Fed Beige Book: “Economic Activity Contracted Sharply And Abruptly Across All Regions”

Wednesday, April 15, 2020
By Paul Martin

by Tyler Durden
ZeroHedge.com
Wed, 04/15/2020

There was only bad news in the latest Fed Beige Book.

After years of “modest” and “moderate” growth across the US, in the latest Fed Beige Book released this afternoon, the assessment of the economy downgraded sharply with the Fed reporting that “Economic activity contracted sharply and abruptly across all regions in the United States as a result of the COVID-19 pandemic” with the hardest-hit industries—because of social distancing measures and mandated closures— were leisure and hospitality, and retail aside from essential goods.

To be sure, this will hardly come as a surprise to anyone who has looked at the latest US macro surprise index, which just suffered its biggest 4-week crash on record.
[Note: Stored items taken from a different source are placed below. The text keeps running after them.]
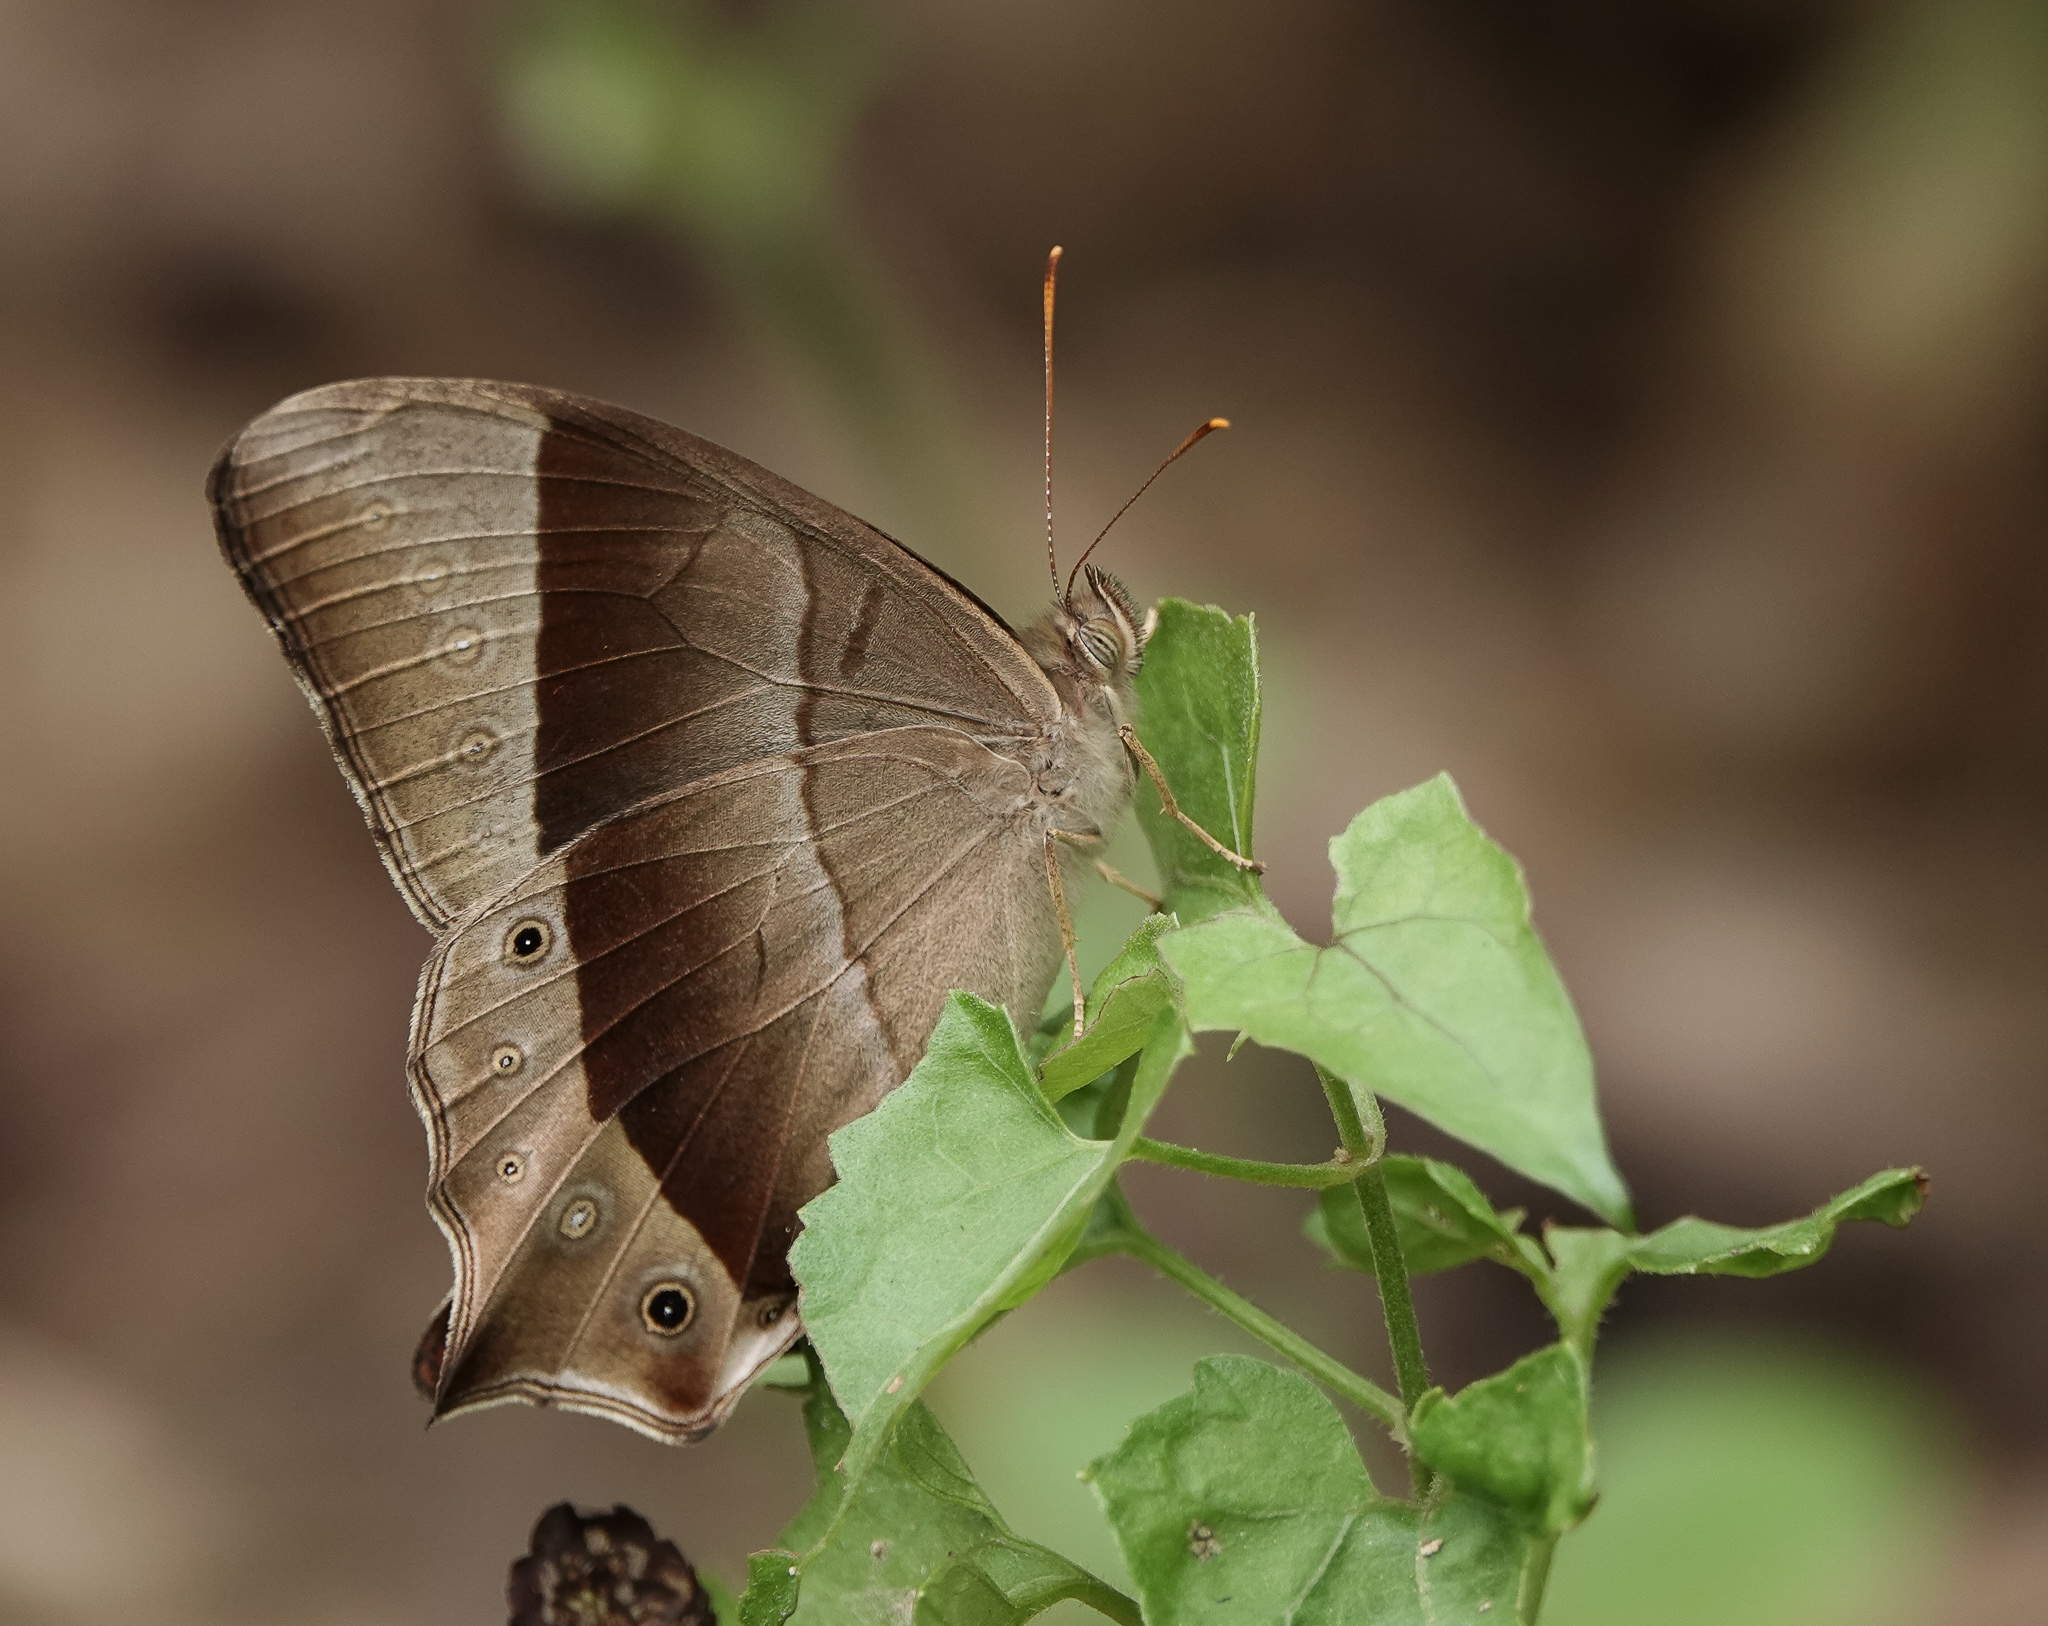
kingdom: Animalia
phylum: Arthropoda
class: Insecta
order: Lepidoptera
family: Nymphalidae
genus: Lethe
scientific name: Lethe vindhya
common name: Black forester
Looking at specific industries, most Districts reported declines in manufacturing, but cited significant variation across industries, according to the report. Producers of food and medical products reported strong demand but faced both production delays, due to infection-prevention measures, and supply chain disruptions. Other manufacturing industries, such as autos, mostly shut down. The energy sector, suffering from low prices, reduced investment and output.

All Districts reported highly uncertain outlooks among business contacts, with most expecting conditions to worsen in the next several months.

One particularly ominous observation was that all districts reporting on loan demand said it was high, both from companies accessing credit lines and from households refinancing mortgages. This is hardly a surprise at a time when a record $300+ billion in revolvers were drawn down and as small and medium business rushed to obtain funding in lieu of cash flow. This manifested itself in a record $500 billion surge in loans and leases in just the past two weeks.

Contrary to some superficial observations, this is not a “good” thing as it means that hundreds of billions in new loans may soon turn sour unless the economy recovers quickly, and with banks credit loss provisions already surging, those numbers are only going to increase in the coming weeks, further impairing US banks.